WHAT IS EXPECTED
Could you reproduce, word for word, everything below from the line containing "vfov_deg: 17.1" down to the line containing "f_number: 4.5", with both of those lines included and no others?

SUPPLIED DATA
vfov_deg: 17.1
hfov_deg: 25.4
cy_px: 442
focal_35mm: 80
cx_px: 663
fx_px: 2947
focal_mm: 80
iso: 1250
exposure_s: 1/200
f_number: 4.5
---
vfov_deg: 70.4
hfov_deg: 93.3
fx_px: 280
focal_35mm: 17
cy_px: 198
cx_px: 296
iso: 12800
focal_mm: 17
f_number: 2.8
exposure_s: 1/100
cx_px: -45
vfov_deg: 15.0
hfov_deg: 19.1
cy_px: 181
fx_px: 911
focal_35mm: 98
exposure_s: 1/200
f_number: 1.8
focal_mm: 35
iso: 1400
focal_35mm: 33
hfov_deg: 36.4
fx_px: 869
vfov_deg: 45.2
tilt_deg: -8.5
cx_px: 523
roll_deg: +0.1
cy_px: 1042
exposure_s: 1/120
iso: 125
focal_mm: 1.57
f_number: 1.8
--
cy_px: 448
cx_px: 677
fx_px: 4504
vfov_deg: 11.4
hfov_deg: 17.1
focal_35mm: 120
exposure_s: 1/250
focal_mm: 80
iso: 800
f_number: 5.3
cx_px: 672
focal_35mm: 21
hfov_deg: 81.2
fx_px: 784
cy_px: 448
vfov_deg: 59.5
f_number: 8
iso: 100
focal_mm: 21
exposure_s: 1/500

WRITTEN ANSWER
vfov_deg: 17.1
hfov_deg: 25.4
cy_px: 442
focal_35mm: 80
cx_px: 663
fx_px: 2947
focal_mm: 80
iso: 1250
exposure_s: 1/200
f_number: 4.5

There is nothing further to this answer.